Improved HIV/AIDS treatment plans and AIDS policies in the workplace have helped return more people to work, enlarging productivity, according to findings by life insurer Old Mutual. The company said that its latest figures showed that the duration of AIDS-related claims had remained short, in contrast to the early 2000s, as a result of more people returning to work relative to those who died.
Old Mutual Corporate group assurance actuary Neil Parkin said that last year more than half of claims that ended saw the claimant returning to work. He said people might incorrectly assume that the reduction in the duration of AIDS-related claims was simply due to a high death rate among claimants, but in fact, they were at least five years behind the trend. Between 2003 and 2004 more than 65 percent of AIDS claims ended due to the death of the claimants, he added, while last year only 20 percent of claims ended as a result of death. Compared with the average and long-term disability income claimants, who were paid for between six and more than 10 years, the duration of an average AIDS claim was now just one-and-a-half years, he said.
Parkin said that besides the obvious benefit to the patient, AIDS claimants returning to work could reflect a boost to an employer's productivity and a reduction in staff turnover. He said that continued treatment would not only see claimants being able to work again, but would reduce absence once the claimant returned Parkin.
According to Stellenbosch University's Bureau of Economic Research 2001 estimates cited in Frikkie Booysens's report, "The Impact of HIV/AIDS on the South African Economy: A Review of Current Evidence", the total economic productivity was reduced by 21 percent in workers with full-blown AIDS. These estimates were based on a 21 percent reduction in the country's total labour force at the time, because of AIDS.
The ING Barings statistics, cited in the same report, showed that the public sector contributed between R3 000 and R4 500 for each AIDS patient annually in 2000. But the South Africa Yearbook of 2010/11, published by the Government Communication and Information System (GCIS), shows that the country's HIV prevalence was stabilising after the early 2000s peak. The GCIS said this was because South Africa had the largest antiretroviral (ARV) therapy programme in the world.
The chief director for HIV/AIDS and sexually transmitted infections in the Department of Health, Dr Thobile Mbengashe, said that more than 1.38 million people were receiving the ARV drugs from public hospitals. This meant that more than 80 percent of people eligible for treatment were now getting it. Mbengashe said R6.2 billion was spent by the provinces on HIV/AIDS, 70 percent of which was for treatment alone.

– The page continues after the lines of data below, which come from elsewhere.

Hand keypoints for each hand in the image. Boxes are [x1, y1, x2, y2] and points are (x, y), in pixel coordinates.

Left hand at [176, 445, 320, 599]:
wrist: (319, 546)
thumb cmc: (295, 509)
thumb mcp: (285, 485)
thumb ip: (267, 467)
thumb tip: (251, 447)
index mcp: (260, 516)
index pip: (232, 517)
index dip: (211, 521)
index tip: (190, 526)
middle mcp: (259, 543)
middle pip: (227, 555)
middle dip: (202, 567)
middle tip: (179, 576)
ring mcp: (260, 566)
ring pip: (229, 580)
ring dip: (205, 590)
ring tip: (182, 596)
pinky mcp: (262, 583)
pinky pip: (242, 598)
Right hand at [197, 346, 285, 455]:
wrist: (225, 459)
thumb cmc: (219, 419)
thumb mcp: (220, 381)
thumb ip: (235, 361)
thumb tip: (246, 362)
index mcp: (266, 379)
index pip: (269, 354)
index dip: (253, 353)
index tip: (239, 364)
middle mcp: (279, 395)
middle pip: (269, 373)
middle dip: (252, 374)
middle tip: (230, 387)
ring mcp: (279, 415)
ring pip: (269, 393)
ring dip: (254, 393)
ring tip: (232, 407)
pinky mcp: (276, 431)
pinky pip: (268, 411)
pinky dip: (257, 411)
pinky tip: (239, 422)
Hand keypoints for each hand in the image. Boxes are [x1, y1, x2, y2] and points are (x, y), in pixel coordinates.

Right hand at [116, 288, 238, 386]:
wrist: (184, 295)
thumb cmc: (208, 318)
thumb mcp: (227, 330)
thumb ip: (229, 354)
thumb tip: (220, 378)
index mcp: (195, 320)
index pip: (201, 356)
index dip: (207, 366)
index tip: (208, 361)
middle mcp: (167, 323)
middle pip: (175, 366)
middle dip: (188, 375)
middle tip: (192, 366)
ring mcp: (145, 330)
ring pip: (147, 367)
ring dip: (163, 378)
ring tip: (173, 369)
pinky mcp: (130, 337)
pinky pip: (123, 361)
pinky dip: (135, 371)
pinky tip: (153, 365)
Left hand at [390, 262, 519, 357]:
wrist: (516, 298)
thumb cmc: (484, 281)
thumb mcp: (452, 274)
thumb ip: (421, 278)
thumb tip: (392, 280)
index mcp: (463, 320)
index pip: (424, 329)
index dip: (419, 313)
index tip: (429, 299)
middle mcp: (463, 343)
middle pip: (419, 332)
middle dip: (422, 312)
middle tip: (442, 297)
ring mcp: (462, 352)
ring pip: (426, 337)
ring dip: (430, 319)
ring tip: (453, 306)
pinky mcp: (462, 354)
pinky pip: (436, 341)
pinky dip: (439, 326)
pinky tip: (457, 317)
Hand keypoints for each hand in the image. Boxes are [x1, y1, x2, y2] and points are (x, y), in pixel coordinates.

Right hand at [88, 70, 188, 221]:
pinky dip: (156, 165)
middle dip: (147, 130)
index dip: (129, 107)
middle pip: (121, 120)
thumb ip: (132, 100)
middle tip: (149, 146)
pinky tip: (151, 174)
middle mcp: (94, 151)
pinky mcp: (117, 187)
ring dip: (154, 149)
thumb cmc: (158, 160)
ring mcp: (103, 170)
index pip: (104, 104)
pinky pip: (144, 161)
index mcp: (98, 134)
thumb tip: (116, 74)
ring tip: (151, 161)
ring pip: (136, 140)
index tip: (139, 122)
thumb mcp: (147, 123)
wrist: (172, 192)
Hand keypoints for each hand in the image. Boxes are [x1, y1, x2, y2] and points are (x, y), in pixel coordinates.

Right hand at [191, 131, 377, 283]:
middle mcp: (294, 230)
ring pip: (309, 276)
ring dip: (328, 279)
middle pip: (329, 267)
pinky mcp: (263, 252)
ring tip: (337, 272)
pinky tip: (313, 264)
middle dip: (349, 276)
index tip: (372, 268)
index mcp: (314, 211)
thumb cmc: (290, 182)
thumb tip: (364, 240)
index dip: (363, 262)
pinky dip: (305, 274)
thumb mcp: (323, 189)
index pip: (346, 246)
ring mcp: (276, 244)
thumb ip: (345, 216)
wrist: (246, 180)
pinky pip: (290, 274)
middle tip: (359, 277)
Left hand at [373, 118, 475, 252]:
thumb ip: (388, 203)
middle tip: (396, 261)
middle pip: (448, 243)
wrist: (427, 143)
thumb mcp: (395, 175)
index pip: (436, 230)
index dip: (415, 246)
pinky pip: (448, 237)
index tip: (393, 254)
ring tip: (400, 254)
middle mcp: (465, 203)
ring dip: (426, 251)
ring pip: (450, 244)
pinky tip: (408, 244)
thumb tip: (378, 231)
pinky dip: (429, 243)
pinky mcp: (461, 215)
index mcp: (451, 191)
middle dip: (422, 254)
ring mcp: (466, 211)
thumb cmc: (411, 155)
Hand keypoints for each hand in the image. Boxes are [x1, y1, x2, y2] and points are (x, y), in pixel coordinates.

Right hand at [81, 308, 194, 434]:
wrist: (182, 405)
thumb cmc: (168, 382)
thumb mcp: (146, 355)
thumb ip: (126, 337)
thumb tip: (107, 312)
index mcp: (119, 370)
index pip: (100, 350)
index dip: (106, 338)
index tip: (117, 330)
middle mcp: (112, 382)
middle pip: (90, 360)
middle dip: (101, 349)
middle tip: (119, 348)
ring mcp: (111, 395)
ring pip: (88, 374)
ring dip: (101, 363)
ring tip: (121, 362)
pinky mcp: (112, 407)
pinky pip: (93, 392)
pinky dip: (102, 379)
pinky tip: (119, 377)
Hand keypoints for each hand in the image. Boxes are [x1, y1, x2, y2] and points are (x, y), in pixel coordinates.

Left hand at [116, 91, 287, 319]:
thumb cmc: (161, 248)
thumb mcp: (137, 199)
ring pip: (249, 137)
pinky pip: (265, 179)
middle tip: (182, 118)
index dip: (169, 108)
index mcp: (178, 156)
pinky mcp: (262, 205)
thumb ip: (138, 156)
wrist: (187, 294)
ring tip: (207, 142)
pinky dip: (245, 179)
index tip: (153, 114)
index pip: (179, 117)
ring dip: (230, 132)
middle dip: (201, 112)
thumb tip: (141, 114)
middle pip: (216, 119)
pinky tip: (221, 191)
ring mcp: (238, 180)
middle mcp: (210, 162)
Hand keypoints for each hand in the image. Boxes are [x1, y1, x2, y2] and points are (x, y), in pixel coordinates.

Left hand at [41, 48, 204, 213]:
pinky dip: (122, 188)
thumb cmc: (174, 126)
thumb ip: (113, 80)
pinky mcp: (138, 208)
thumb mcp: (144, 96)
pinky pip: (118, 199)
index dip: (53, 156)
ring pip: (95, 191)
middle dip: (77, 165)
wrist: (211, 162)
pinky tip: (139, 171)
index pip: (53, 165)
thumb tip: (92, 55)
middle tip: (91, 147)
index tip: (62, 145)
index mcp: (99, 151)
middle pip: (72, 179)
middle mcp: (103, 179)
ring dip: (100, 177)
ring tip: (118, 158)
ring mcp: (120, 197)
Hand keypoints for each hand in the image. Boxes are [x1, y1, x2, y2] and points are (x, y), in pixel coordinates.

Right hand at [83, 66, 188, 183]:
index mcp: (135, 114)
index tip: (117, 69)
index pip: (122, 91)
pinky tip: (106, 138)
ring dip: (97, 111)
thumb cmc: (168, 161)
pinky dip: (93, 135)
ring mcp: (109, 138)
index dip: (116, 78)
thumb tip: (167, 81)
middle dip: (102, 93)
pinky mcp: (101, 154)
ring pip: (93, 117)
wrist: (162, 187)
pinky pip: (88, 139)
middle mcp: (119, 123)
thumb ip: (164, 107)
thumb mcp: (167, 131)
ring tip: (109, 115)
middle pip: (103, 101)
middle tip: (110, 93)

The National Treasury said the total annual spending on HIV/AIDS in the country was about R20bn. Mbengashe said the biggest impact was the reduction in the number of deaths and of the disease burden, enabling people to go to work again. He added that a substantial decrease in deaths attributable to HIV/AIDS was witnessed, and another major impact was the saving in hospitalisation costs.
In 2006, just more than 500 000 deaths were recorded nationally and 353 000 of those were attributed to the pandemic. In 2011, 591 000 deaths were recorded, with only 257 000 a result of HIV/AIDS. For females, life expectancy has improved from 55.5 years to 56.2 years, while that of males has risen to 52 years from 50.6 years.